[EXERCISE INSTRUCTIONS]:
Read through the listing and copy every line that contains the word "center".

##### DATA SECTION #####

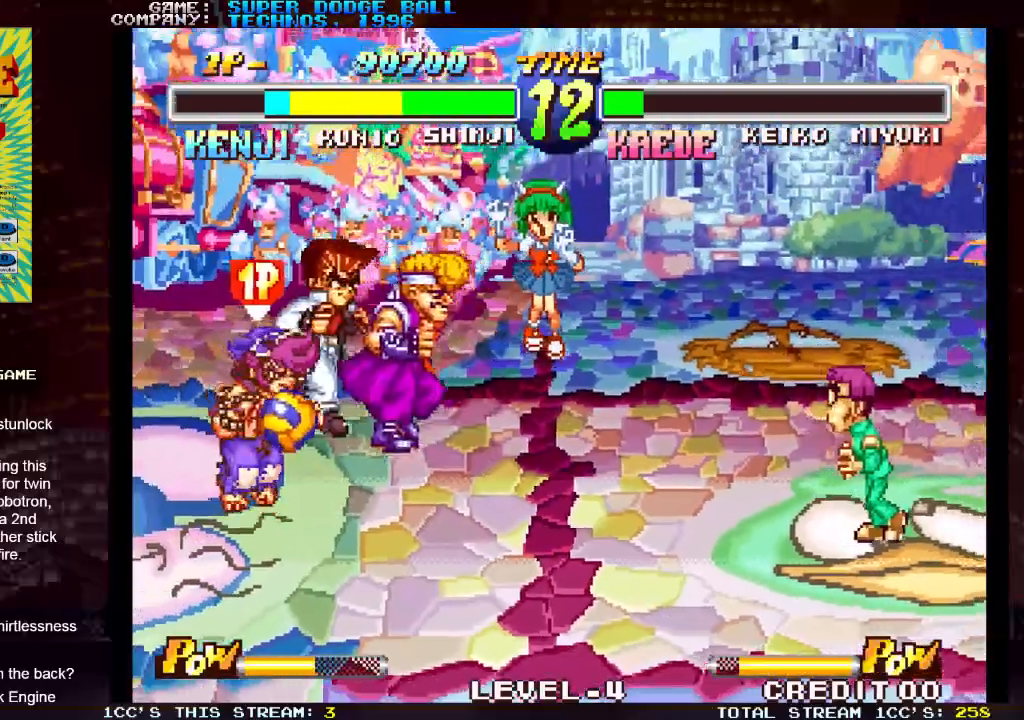
{"buttons": [], "left_stick": "right", "events": [[83, "left_stick", "right"], [150, "left_stick", "center"], [217, "left_stick", "right"]]}
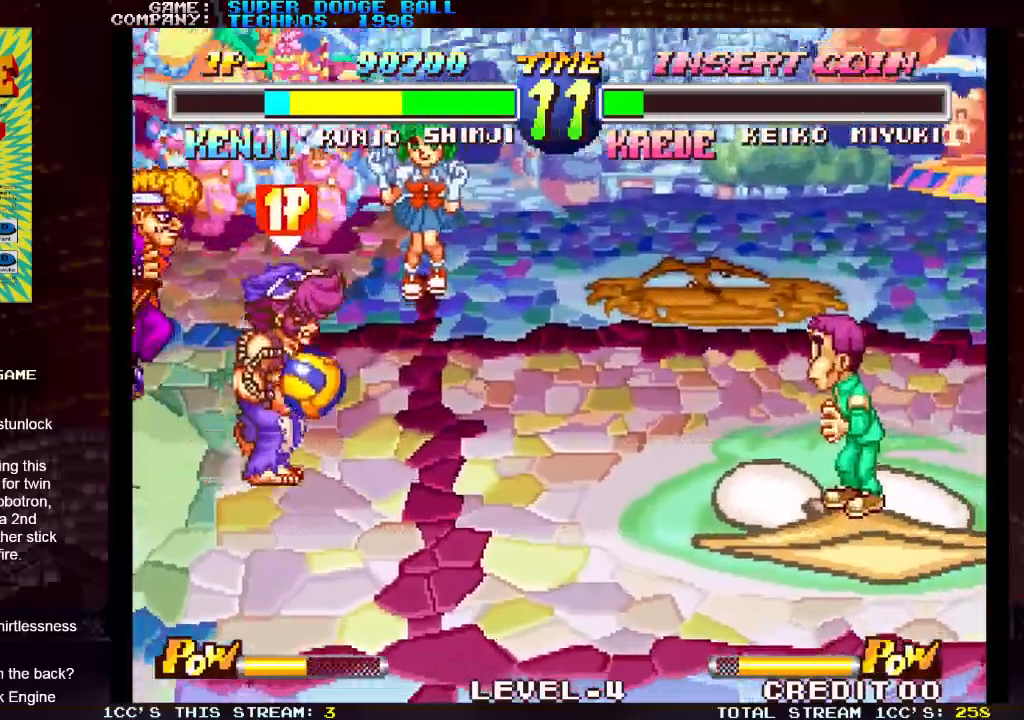
{"buttons": [], "left_stick": "center", "events": [[50, "SQUARE", "down"], [150, "SQUARE", "up"], [333, "left_stick", "center"]]}
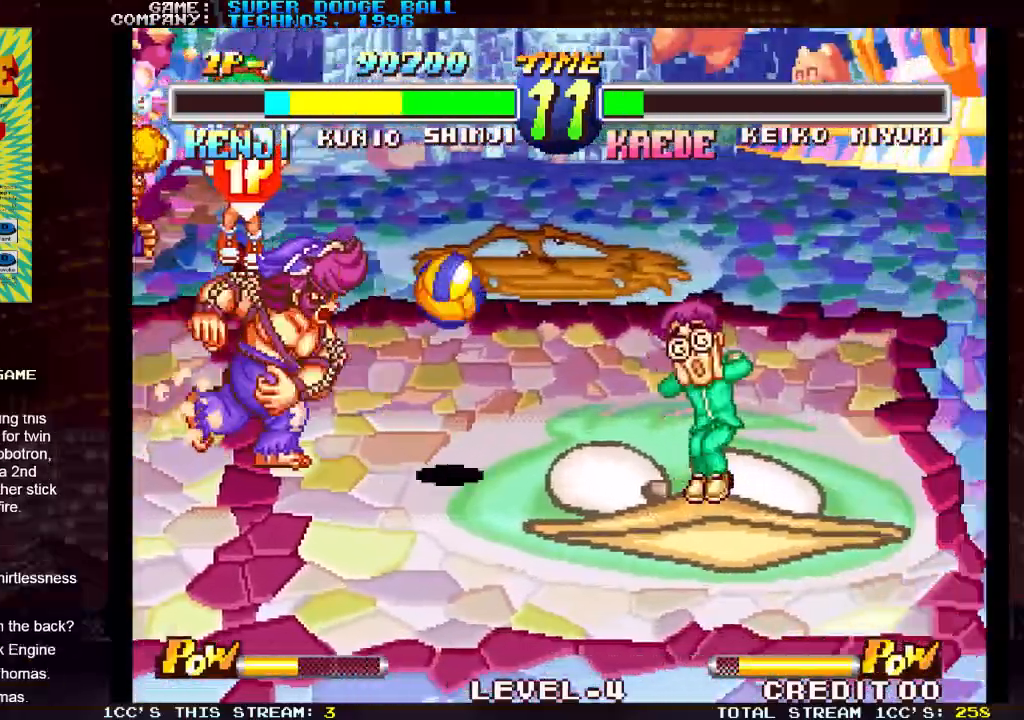
{"buttons": [], "left_stick": "left", "events": [[333, "left_stick", "left"]]}
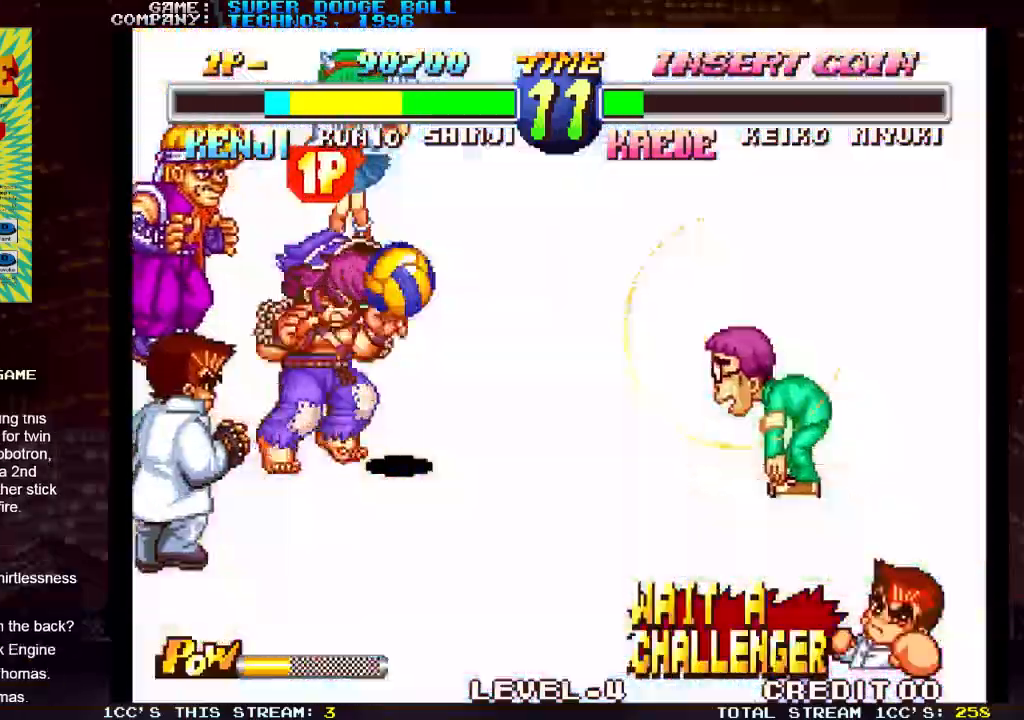
{"buttons": [], "left_stick": "center", "events": [[83, "SQUARE", "down"], [250, "SQUARE", "up"], [267, "left_stick", "center"]]}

#####

[YOUR RESPONSE]:
{"buttons": [], "left_stick": "right", "events": [[83, "left_stick", "right"], [150, "left_stick", "center"], [217, "left_stick", "right"]]}
{"buttons": [], "left_stick": "center", "events": [[50, "SQUARE", "down"], [150, "SQUARE", "up"], [333, "left_stick", "center"]]}
{"buttons": [], "left_stick": "center", "events": [[83, "SQUARE", "down"], [250, "SQUARE", "up"], [267, "left_stick", "center"]]}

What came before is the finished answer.